**ASSIGNMENT**
Copy each of the following items word for word, without changing anything.

**Figure comprehension tasks**
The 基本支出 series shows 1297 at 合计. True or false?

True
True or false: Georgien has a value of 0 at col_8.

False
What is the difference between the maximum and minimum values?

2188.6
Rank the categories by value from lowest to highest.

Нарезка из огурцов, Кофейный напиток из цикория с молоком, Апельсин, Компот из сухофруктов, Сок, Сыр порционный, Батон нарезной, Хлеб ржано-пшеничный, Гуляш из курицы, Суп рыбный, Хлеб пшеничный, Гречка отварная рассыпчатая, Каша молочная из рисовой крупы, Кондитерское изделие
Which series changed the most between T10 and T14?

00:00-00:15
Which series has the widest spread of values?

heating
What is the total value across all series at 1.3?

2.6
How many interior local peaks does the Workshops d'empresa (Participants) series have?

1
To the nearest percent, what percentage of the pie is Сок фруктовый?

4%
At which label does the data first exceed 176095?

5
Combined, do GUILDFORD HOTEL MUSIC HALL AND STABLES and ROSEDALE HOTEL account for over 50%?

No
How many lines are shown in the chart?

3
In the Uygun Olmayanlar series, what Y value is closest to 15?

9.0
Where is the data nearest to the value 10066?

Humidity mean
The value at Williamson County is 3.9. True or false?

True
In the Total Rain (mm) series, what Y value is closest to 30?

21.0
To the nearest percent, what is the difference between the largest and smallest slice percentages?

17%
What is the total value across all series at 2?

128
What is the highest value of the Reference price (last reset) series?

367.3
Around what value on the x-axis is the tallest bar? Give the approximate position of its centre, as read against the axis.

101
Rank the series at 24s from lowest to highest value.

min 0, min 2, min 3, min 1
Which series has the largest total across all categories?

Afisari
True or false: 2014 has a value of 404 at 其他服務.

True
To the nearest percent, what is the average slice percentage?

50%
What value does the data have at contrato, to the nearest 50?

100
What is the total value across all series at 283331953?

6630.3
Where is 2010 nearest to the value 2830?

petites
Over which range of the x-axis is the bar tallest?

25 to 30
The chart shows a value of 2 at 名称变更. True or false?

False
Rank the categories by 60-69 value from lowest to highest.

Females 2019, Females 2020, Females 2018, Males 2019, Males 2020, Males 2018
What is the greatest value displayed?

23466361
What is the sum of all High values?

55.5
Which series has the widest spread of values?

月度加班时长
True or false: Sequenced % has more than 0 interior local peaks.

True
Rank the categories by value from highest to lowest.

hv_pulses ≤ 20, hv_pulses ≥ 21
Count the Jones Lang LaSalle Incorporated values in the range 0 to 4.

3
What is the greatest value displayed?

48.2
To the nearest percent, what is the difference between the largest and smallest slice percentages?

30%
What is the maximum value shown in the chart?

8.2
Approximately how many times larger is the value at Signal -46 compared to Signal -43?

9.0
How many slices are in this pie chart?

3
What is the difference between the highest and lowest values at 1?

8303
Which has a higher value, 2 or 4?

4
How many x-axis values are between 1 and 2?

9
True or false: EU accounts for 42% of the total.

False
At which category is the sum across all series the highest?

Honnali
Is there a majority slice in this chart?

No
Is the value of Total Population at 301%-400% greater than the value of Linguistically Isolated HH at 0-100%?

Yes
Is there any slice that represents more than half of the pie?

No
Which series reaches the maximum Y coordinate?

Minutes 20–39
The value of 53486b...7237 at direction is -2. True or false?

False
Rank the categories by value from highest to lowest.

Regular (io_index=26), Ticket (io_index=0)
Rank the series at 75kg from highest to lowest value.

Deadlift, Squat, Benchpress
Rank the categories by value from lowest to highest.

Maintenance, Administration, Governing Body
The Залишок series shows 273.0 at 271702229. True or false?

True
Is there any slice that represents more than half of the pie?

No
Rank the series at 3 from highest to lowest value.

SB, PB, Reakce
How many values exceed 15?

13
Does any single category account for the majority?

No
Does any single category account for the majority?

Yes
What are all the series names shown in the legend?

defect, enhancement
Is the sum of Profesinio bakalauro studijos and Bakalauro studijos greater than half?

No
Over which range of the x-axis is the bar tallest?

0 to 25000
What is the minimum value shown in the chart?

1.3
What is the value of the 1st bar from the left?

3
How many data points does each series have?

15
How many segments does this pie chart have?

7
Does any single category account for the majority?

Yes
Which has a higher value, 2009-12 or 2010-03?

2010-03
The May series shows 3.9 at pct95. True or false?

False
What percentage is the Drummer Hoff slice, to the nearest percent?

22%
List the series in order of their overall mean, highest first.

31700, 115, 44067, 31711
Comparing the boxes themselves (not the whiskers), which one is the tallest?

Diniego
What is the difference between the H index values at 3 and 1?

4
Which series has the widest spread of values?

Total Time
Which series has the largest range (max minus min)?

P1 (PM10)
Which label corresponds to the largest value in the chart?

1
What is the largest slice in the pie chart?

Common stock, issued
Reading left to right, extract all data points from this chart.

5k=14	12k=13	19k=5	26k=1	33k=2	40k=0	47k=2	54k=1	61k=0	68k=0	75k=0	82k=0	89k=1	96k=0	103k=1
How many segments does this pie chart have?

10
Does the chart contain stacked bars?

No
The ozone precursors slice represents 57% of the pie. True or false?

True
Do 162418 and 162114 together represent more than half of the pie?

**ANSWER SPACE**
The 基本支出 series shows 1297 at 合计. True or false?

True
True or false: Georgien has a value of 0 at col_8.

False
What is the difference between the maximum and minimum values?

2188.6
Rank the categories by value from lowest to highest.

Нарезка из огурцов, Кофейный напиток из цикория с молоком, Апельсин, Компот из сухофруктов, Сок, Сыр порционный, Батон нарезной, Хлеб ржано-пшеничный, Гуляш из курицы, Суп рыбный, Хлеб пшеничный, Гречка отварная рассыпчатая, Каша молочная из рисовой крупы, Кондитерское изделие
Which series changed the most between T10 and T14?

00:00-00:15
Which series has the widest spread of values?

heating
What is the total value across all series at 1.3?

2.6
How many interior local peaks does the Workshops d'empresa (Participants) series have?

1
To the nearest percent, what percentage of the pie is Сок фруктовый?

4%
At which label does the data first exceed 176095?

5
Combined, do GUILDFORD HOTEL MUSIC HALL AND STABLES and ROSEDALE HOTEL account for over 50%?

No
How many lines are shown in the chart?

3
In the Uygun Olmayanlar series, what Y value is closest to 15?

9.0
Where is the data nearest to the value 10066?

Humidity mean
The value at Williamson County is 3.9. True or false?

True
In the Total Rain (mm) series, what Y value is closest to 30?

21.0
To the nearest percent, what is the difference between the largest and smallest slice percentages?

17%
What is the total value across all series at 2?

128
What is the highest value of the Reference price (last reset) series?

367.3
Around what value on the x-axis is the tallest bar? Give the approximate position of its centre, as read against the axis.

101
Rank the series at 24s from lowest to highest value.

min 0, min 2, min 3, min 1
Which series has the largest total across all categories?

Afisari
True or false: 2014 has a value of 404 at 其他服務.

True
To the nearest percent, what is the average slice percentage?

50%
What value does the data have at contrato, to the nearest 50?

100
What is the total value across all series at 283331953?

6630.3
Where is 2010 nearest to the value 2830?

petites
Over which range of the x-axis is the bar tallest?

25 to 30
The chart shows a value of 2 at 名称变更. True or false?

False
Rank the categories by 60-69 value from lowest to highest.

Females 2019, Females 2020, Females 2018, Males 2019, Males 2020, Males 2018
What is the greatest value displayed?

23466361
What is the sum of all High values?

55.5
Which series has the widest spread of values?

月度加班时长
True or false: Sequenced % has more than 0 interior local peaks.

True
Rank the categories by value from highest to lowest.

hv_pulses ≤ 20, hv_pulses ≥ 21
Count the Jones Lang LaSalle Incorporated values in the range 0 to 4.

3
What is the greatest value displayed?

48.2
To the nearest percent, what is the difference between the largest and smallest slice percentages?

30%
What is the maximum value shown in the chart?

8.2
Approximately how many times larger is the value at Signal -46 compared to Signal -43?

9.0
How many slices are in this pie chart?

3
What is the difference between the highest and lowest values at 1?

8303
Which has a higher value, 2 or 4?

4
How many x-axis values are between 1 and 2?

9
True or false: EU accounts for 42% of the total.

False
At which category is the sum across all series the highest?

Honnali
Is there a majority slice in this chart?

No
Is the value of Total Population at 301%-400% greater than the value of Linguistically Isolated HH at 0-100%?

Yes
Is there any slice that represents more than half of the pie?

No
Which series reaches the maximum Y coordinate?

Minutes 20–39
The value of 53486b...7237 at direction is -2. True or false?

False
Rank the categories by value from highest to lowest.

Regular (io_index=26), Ticket (io_index=0)
Rank the series at 75kg from highest to lowest value.

Deadlift, Squat, Benchpress
Rank the categories by value from lowest to highest.

Maintenance, Administration, Governing Body
The Залишок series shows 273.0 at 271702229. True or false?

True
Is there any slice that represents more than half of the pie?

No
Rank the series at 3 from highest to lowest value.

SB, PB, Reakce
How many values exceed 15?

13
Does any single category account for the majority?

No
Does any single category account for the majority?

Yes
What are all the series names shown in the legend?

defect, enhancement
Is the sum of Profesinio bakalauro studijos and Bakalauro studijos greater than half?

No
Over which range of the x-axis is the bar tallest?

0 to 25000
What is the minimum value shown in the chart?

1.3
What is the value of the 1st bar from the left?

3
How many data points does each series have?

15
How many segments does this pie chart have?

7
Does any single category account for the majority?

Yes
Which has a higher value, 2009-12 or 2010-03?

2010-03
The May series shows 3.9 at pct95. True or false?

False
What percentage is the Drummer Hoff slice, to the nearest percent?

22%
List the series in order of their overall mean, highest first.

31700, 115, 44067, 31711
Comparing the boxes themselves (not the whiskers), which one is the tallest?

Diniego
What is the difference between the H index values at 3 and 1?

4
Which series has the widest spread of values?

Total Time
Which series has the largest range (max minus min)?

P1 (PM10)
Which label corresponds to the largest value in the chart?

1
What is the largest slice in the pie chart?

Common stock, issued
Reading left to right, extract all data points from this chart.

5k=14	12k=13	19k=5	26k=1	33k=2	40k=0	47k=2	54k=1	61k=0	68k=0	75k=0	82k=0	89k=1	96k=0	103k=1
How many segments does this pie chart have?

10
Does the chart contain stacked bars?

No
The ozone precursors slice represents 57% of the pie. True or false?

True
Do 162418 and 162114 together represent more than half of the pie?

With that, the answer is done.